* [Tugas Latihan]:
a) Salin tanpa perubahan penggalan teks bacaan dari "Seperti Benny, Anastasia" hingga "dari beragam etnis.".
b) Menurut teks bacaan, di kawasan mana Benny Prawira tumbuh dan besar?

* [Teks Bacaan]:

•••••

Tumbuh dan besar di kawasan Kemayoran Jakarta yang beragam membuat Benny Prawira terbiasa berinteraksi dengan siapa saja. Mau itu tetangga Betawi, Jawa, Sunda, atau lainnya.
Meski begitu, tumbuh dengan darah Tionghoa tidaklah mudah. Saat kecil, ia kerap dicemooh karena identitasnya.
"Ada anak kecil—kita tahu lah—sering kali diwajarkan untuk nge-bully orang. Intinya itu merendahkan, dan aku nggak nyaman banget. Apapun artinya, aku tahu itu dimaksudkan dengan cara yang tidak bikin nyaman,” kisahnya.
Lain lagi kisah Anastasia Satriyo, yang berdarah campuran Tionghoa dan Jawa, dan besar di Jakarta. Saat kecil, dia tidak pernah diberitahu bahwa dirinya berdarah campuran. Bahkan dia tidak mengenal apa itu konsep suku, sampai seorang temannya di sekolah menanyakan hal tersebut.
"Aku bilang orang Indonesia. Terus temen aku kayak nggak puas gitu, 'nggak mungkin orang Indonesia tuh ada sukunya, kamu suku apa?'. Jadilah aku pulang ke rumah bertanya dengan mamaku. Mama, Anas itu sukunya apa. Jadi aku baru tahu, orang tuaku beda suku," tutur Anastasia.
Seperti Benny, Anastasia merasakan dirinya berbeda lewat cemoohan dari lingkungan sekitar.
"Sebenarnya kalau nggak mengalami banyak bully dari kecil kita nggak tahu kalau kita beda. Namanya anak kecil nggak memperhatikan."
Sampai tragedi Mei 1998 terjadi, ketika keduanya masih bersekolah. Anas masih ingat bagaimana toko-toko memasang tulisan ‘muslim pribumi.'
"Terus aku tanya ke mamaku, kenapa harus ditulis kayak gitu, kalau bukan muslim pribumi kenapa? 'Oh menjadi muslim dan pribumi tuh jadi privilese (keistimewaan) yah di Indonesia,' ” ia menceritakan refleksinya.
Perjumpaan Sebagai Obat
Anas dan Benny mengatakan, Mei 1998 memang tidak banyak dibicarakan di komunitas Tionghoa dengan sejumlah alasan. Meski begitu, keduanya mencoba berdamai dengan masa lalu lewat beberapa cara. Salah satunya adalah bertemu orang-orang dari beragam etnis.
Hal ini, kata Anas, sangat penting untuk mematahkan prasangka antara komunitas Tionghoa dan suku-suku lain di Indonesia. Dia menekankan, orang Tionghoa juga hidup seperti masyarakat pada umumnya.
"Misalnya, kita suka sushi, bisa makan gudeg, makan soto, tapi kita juga makan bakpao. Itu sama sekali tidak bisa kita pahami kalau kita mindsetnya stereotipe. Apalagi kalau pakai prasangka dan stigma,” jelas Anas.

•••••

* [Materi Ditampilkan]:
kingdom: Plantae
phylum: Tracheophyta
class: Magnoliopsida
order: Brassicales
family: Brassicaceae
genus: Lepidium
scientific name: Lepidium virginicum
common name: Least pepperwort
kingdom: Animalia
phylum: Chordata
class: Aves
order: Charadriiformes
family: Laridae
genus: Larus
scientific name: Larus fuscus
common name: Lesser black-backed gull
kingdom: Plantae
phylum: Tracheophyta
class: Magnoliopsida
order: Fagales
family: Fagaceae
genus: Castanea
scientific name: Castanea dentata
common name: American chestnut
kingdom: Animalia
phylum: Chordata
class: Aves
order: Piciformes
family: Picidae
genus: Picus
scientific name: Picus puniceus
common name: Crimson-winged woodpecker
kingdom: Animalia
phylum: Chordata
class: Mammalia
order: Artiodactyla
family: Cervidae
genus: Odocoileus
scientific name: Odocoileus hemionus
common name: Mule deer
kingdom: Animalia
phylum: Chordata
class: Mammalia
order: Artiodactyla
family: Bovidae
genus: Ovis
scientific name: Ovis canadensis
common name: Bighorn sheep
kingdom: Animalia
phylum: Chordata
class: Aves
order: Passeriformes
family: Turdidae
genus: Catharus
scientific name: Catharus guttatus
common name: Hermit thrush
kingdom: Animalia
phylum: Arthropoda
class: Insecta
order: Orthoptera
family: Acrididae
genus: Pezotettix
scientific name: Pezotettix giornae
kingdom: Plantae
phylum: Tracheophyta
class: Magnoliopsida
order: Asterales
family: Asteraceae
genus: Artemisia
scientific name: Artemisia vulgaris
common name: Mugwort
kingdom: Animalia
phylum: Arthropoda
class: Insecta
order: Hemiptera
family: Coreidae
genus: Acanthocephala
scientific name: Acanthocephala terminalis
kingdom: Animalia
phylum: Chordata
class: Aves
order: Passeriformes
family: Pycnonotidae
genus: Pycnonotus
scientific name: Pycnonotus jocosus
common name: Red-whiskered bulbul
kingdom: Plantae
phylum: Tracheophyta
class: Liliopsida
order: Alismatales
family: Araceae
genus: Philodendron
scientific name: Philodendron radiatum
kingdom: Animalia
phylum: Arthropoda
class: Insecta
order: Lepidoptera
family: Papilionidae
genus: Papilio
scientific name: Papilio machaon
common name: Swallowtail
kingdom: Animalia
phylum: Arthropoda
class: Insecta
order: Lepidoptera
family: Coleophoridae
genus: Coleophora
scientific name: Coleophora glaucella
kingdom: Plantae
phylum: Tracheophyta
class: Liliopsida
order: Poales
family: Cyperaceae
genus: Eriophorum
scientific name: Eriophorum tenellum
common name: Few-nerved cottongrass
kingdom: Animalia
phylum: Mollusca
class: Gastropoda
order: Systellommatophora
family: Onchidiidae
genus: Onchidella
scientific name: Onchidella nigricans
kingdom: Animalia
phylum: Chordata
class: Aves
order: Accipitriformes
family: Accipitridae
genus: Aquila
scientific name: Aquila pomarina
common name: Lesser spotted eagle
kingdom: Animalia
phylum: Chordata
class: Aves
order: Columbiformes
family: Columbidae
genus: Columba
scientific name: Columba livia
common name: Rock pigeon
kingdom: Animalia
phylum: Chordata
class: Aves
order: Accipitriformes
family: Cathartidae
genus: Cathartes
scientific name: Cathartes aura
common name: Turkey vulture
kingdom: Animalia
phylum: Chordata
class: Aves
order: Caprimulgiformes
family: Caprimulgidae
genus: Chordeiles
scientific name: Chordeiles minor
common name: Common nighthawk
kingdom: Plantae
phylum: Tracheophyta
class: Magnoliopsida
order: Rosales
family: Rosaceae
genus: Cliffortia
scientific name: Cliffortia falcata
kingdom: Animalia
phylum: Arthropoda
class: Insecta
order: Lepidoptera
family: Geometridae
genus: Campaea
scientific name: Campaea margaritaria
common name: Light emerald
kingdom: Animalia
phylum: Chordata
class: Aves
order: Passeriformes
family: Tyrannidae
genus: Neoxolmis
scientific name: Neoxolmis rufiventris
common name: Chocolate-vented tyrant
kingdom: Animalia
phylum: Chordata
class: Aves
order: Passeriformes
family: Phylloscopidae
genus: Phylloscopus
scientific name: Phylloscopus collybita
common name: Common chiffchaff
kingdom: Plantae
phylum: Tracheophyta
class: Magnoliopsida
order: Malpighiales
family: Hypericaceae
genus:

•••••

* [Jawaban Berurutan]:
a)
Seperti Benny, Anastasia merasakan dirinya berbeda lewat cemoohan dari lingkungan sekitar.
"Sebenarnya kalau nggak mengalami banyak bully dari kecil kita nggak tahu kalau kita beda. Namanya anak kecil nggak memperhatikan."
Sampai tragedi Mei 1998 terjadi, ketika keduanya masih bersekolah. Anas masih ingat bagaimana toko-toko memasang tulisan ‘muslim pribumi.'
"Terus aku tanya ke mamaku, kenapa harus ditulis kayak gitu, kalau bukan muslim pribumi kenapa? 'Oh menjadi muslim dan pribumi tuh jadi privilese (keistimewaan) yah di Indonesia,' ” ia menceritakan refleksinya.
Perjumpaan Sebagai Obat
Anas dan Benny mengatakan, Mei 1998 memang tidak banyak dibicarakan di komunitas Tionghoa dengan sejumlah alasan. Meski begitu, keduanya mencoba berdamai dengan masa lalu lewat beberapa cara. Salah satunya adalah bertemu orang-orang dari beragam etnis.

b) Di kawasan Kemayoran, Jakarta.